The structure and the technical means adopted by the present invention to achieve the above and other objects can be best understood by referring to the following detailed description of the preferred embodiments and the accompanying drawings, wherein

FIG. 1 schematically shows a system architecture based on which the present invention is implemented:

FIG. 2 is a hardware block diagram of an external gyroscope according to the present invention;

FIG. 3 is a flowchart showing the steps included in a method of using an external gyroscope to assist in navigation and positioning according to a first embodiment of the present invention; and

FIG. 4 is a flowchart showing the steps included in a method of using an external gyroscope to assist in navigation and positioning according to a second embodiment of the present invention.

DETAILED DESCRIPTION OF THE PREFERRED EMBODIMENTS

Please refer to FIG. 1 that schematically shows a system architecture based on which the present invention is implemented. The present invention provides an external gyroscope 10, which can be connected to and used with a currently available navigator 20 of any type. The navigator 20 is internally installed a type of navigation software for receiving a global positioning system (GPS) signal to enable correct navigation. The navigator 20 also includes a monitor, a control operator, and a voice speaker.
The currently commercially available navigators can be generally divided into two types. namely, navigators with a built-in GPS receiving chip and navigators requiring an external GPS receiver. For example, most existing car navigators and portable navigators have a built-in GPS receiving chip. On the other hand, notebook computers, hand computers, smart phones, and personal digital assistants (PDAs) that have internally installed navigation software would require an external GPS receiver to enable the navigation function thereof.
The following description of the external gyroscope of the present invention is based on a navigator 20 using an external GPS receiver 30. FIG. 2 is a hardware block diagram of the external gyroscope 10 according to the present invention. Please refer to FIGS. 1 and 2 at the same time. The navigator 20 is generally provided with one or more external connector ports, such as a memory card connector port, a GPS receiver connector port, an AV input port, a Bluetooth interface, etc. Herein, the navigator 20 is provided with at least one first connector 21 for connecting to the external gyroscope 10. The external gyroscope 10 is correspondingly provided with a second connector 11 for connecting to the first connector 21 on the navigator 20.
The external gyroscope 10 further includes a mini-gyroscope 12 and a control unit 13. The mini-gyroscope 12 is able to generate instantaneous angular displacement and acceleration data in the instant a vehicle moves. The mini-gyroscope 12 can be provided with a G-sensor or a pressure altimeter to help in correcting any height error in the GPS signal. The control unit 13 is mainly a controller of the transmission interface at the second connector 11. The control unit 13 is electrically connected to the mini-gyroscope 12 and the second connector 11 to acquire the angular displacement and acceleration data generated by the mini-gyroscope 12 and transmit the acquired data to the navigator 20 via the second connector 11.

_Required actions_
1. Answer these from the gyroscope description:
(a) Besides navigation software, what three things does the navigator 20 include?
(b) Which devices with navigation software installed need an external GPS receiver to navigate?
(c) What two parts does the external gyroscope 10 further include?
2. Duplicate the passage of the gyroscope description between "FIG. 1 schematically" and "of the present invention.", inclusive.
Answer from the gyroscope description alone.

_Extracted information_
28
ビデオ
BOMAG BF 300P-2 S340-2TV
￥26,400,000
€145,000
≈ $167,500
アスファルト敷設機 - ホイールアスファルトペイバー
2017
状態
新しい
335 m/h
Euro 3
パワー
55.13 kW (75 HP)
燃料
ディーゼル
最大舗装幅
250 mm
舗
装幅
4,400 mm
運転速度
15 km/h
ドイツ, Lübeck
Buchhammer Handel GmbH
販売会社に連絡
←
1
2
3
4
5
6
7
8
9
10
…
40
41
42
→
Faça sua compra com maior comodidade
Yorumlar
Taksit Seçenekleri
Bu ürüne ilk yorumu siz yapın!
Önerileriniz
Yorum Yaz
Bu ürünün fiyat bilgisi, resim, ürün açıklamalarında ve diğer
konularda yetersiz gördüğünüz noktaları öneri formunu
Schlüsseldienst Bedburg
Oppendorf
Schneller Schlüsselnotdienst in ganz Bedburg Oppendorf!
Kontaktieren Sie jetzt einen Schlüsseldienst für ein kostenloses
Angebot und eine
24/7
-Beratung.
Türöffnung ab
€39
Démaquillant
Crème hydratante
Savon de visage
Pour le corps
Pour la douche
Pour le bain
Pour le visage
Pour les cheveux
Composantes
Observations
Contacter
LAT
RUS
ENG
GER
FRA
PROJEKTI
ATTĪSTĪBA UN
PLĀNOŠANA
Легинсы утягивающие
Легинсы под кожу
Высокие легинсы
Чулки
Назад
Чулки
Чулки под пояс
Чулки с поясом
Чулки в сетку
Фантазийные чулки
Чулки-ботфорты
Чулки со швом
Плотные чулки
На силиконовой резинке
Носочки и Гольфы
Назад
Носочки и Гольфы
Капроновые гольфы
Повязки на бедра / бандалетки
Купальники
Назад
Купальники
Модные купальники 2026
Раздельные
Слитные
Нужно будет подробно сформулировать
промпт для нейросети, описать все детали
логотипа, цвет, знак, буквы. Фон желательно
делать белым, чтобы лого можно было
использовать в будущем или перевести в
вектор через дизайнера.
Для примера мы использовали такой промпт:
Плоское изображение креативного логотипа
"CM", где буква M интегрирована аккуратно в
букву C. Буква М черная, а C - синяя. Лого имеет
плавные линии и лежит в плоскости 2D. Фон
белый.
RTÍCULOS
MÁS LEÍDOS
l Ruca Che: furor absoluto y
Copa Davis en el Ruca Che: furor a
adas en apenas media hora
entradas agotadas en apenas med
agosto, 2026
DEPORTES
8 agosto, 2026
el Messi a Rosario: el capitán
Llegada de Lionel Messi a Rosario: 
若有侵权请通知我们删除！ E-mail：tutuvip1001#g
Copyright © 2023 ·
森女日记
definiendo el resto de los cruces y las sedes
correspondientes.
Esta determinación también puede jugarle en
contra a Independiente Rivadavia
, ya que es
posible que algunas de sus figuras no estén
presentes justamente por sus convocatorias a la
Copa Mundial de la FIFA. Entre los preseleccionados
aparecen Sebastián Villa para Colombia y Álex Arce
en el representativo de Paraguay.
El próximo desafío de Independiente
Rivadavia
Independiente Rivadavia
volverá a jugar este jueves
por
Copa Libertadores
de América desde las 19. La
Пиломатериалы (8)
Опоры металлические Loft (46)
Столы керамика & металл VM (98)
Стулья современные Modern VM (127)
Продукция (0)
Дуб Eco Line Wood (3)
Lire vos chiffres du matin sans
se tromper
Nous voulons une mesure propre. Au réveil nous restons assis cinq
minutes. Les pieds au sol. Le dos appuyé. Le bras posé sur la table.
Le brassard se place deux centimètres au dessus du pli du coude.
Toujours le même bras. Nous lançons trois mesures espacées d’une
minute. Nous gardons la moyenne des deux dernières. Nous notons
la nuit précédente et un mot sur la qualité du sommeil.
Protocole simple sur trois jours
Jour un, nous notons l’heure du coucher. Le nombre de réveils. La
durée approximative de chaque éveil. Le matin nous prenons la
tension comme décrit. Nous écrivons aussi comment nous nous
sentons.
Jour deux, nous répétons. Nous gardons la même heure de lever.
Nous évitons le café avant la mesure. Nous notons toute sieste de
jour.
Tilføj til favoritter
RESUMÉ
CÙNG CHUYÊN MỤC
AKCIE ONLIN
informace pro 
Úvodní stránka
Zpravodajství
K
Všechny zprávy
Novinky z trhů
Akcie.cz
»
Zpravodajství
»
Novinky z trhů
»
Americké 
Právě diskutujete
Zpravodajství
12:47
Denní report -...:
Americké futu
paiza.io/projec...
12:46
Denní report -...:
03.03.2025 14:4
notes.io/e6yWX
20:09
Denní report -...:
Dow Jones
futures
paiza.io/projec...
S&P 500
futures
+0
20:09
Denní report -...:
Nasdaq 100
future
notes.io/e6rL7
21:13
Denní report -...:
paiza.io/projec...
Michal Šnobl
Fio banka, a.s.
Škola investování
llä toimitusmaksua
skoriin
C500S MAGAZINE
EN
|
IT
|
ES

_Answers for this exercise_
1.
(a) A monitor, a control operator, and a voice speaker.
(b) Notebook computers, hand computers, smart phones, and personal digital assistants (PDAs).
(c) A mini-gyroscope 12 and a control unit 13.

2.
FIG. 1 schematically shows a system architecture based on which the present invention is implemented:

FIG. 2 is a hardware block diagram of an external gyroscope according to the present invention;

FIG. 3 is a flowchart showing the steps included in a method of using an external gyroscope to assist in navigation and positioning according to a first embodiment of the present invention; and

FIG. 4 is a flowchart showing the steps included in a method of using an external gyroscope to assist in navigation and positioning according to a second embodiment of the present invention.